[Collected data]
• • • • • • •
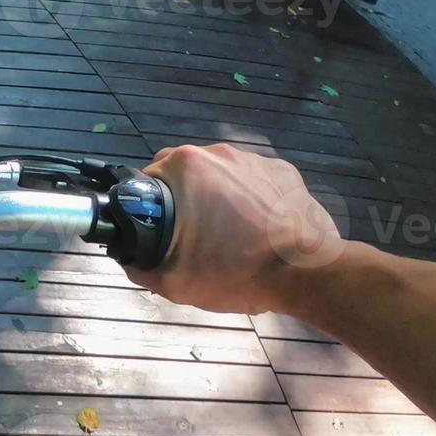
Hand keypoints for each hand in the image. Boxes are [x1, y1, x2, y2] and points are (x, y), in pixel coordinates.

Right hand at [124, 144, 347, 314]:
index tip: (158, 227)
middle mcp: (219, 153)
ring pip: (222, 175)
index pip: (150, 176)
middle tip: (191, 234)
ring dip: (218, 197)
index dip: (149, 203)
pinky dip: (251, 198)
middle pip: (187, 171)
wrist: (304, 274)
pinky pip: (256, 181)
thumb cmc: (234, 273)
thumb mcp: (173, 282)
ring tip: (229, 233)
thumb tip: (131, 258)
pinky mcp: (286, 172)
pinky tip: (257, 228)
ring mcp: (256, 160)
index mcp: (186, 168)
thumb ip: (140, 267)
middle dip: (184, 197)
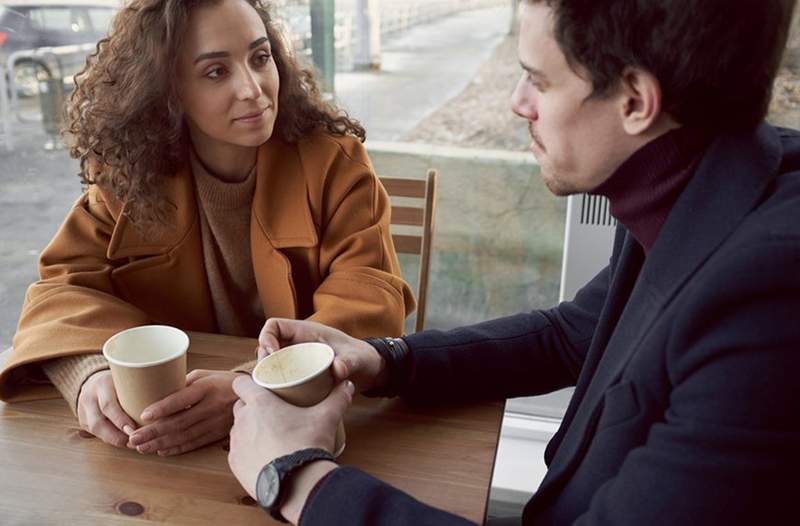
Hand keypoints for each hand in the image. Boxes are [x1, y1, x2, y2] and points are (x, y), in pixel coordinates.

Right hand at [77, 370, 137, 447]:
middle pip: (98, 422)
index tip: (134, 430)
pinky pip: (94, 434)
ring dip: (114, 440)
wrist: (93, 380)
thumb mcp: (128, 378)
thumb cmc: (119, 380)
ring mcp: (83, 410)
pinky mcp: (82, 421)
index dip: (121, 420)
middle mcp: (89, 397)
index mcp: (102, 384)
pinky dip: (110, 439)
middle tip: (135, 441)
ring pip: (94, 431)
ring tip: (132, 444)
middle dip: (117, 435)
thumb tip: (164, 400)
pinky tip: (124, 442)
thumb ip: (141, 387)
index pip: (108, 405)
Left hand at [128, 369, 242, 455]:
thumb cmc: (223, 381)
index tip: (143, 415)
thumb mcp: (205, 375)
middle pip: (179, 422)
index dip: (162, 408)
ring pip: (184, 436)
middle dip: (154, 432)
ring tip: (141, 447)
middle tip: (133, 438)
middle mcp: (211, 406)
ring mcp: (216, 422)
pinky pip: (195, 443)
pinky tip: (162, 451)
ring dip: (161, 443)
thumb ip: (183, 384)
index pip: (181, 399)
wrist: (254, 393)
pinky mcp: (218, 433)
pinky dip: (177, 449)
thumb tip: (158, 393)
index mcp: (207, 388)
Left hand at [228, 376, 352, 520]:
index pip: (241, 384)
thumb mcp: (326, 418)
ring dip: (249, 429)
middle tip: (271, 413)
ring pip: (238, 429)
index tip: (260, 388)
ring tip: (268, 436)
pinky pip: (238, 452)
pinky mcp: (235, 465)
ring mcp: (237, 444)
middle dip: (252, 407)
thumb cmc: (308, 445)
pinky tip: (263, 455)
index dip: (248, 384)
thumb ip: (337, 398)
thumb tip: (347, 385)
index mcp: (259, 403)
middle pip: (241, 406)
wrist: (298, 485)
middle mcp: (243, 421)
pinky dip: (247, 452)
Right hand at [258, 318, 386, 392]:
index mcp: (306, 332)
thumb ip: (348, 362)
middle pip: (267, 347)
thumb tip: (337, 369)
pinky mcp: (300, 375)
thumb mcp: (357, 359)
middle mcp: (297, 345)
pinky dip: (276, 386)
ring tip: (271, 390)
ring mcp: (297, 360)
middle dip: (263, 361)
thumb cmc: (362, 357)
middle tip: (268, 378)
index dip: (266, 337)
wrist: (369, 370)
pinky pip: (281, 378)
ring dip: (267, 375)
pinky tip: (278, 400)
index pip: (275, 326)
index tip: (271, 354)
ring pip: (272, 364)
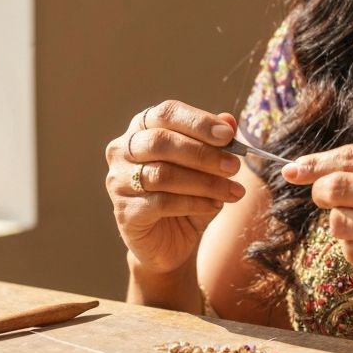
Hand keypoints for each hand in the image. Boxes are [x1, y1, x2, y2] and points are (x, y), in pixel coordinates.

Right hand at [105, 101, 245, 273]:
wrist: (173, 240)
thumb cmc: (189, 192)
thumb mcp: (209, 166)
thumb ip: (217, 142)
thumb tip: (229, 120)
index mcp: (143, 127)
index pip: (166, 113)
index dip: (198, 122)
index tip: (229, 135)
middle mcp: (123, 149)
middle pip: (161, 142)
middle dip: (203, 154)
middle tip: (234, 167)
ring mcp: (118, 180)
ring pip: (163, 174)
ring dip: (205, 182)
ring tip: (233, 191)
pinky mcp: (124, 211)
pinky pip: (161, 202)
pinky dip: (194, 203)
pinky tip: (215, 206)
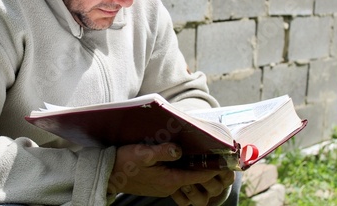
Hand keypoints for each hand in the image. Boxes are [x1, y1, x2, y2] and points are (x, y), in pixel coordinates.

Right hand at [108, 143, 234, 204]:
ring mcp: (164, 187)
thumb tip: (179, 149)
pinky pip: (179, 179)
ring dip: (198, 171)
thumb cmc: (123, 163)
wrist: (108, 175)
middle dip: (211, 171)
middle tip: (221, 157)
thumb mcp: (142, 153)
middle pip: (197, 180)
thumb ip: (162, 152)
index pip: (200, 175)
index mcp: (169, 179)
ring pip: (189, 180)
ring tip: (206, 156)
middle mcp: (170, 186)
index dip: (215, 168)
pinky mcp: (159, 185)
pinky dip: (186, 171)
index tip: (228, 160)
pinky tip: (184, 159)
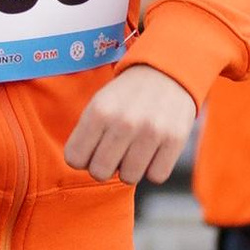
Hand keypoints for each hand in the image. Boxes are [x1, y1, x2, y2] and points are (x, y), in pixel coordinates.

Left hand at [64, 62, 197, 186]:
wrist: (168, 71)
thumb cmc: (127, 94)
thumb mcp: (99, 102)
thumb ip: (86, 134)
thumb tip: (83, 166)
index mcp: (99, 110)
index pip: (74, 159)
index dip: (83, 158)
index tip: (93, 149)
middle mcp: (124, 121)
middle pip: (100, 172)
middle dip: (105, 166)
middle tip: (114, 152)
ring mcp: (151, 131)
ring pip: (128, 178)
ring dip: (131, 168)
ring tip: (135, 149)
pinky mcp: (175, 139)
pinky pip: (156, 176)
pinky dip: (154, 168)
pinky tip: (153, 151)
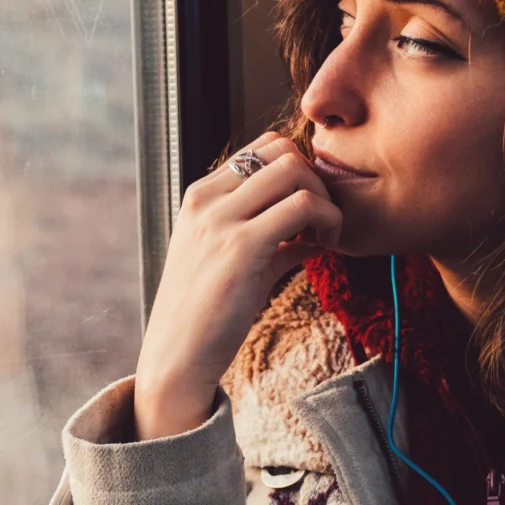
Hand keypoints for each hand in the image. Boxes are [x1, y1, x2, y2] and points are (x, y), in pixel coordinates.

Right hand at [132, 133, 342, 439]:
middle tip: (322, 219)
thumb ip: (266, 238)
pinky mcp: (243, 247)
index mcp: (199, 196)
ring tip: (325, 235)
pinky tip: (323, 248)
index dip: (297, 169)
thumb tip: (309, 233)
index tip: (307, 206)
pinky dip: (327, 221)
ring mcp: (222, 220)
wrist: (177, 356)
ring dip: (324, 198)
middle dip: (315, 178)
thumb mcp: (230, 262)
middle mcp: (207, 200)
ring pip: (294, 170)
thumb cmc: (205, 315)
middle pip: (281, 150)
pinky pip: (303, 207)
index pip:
• • • • • • •
◆ WHAT YOU ARE ASKED TO DO
Begin at the first line of the entries and stop after the line holding "index dip: (149, 203)"; repeat those lines exactly, but not the pictures.

◆ TASK ANSWER
Hand keypoints for each hand in the image. Boxes are [x1, y1, x2, y2] and points are (x, y), in pixel coordinates.

Right hand at [124, 144, 347, 314]:
index tip: (158, 227)
middle mcp: (219, 153)
ring pip: (222, 175)
index pip: (150, 176)
middle tip: (191, 234)
ring dip: (218, 197)
index dip: (149, 203)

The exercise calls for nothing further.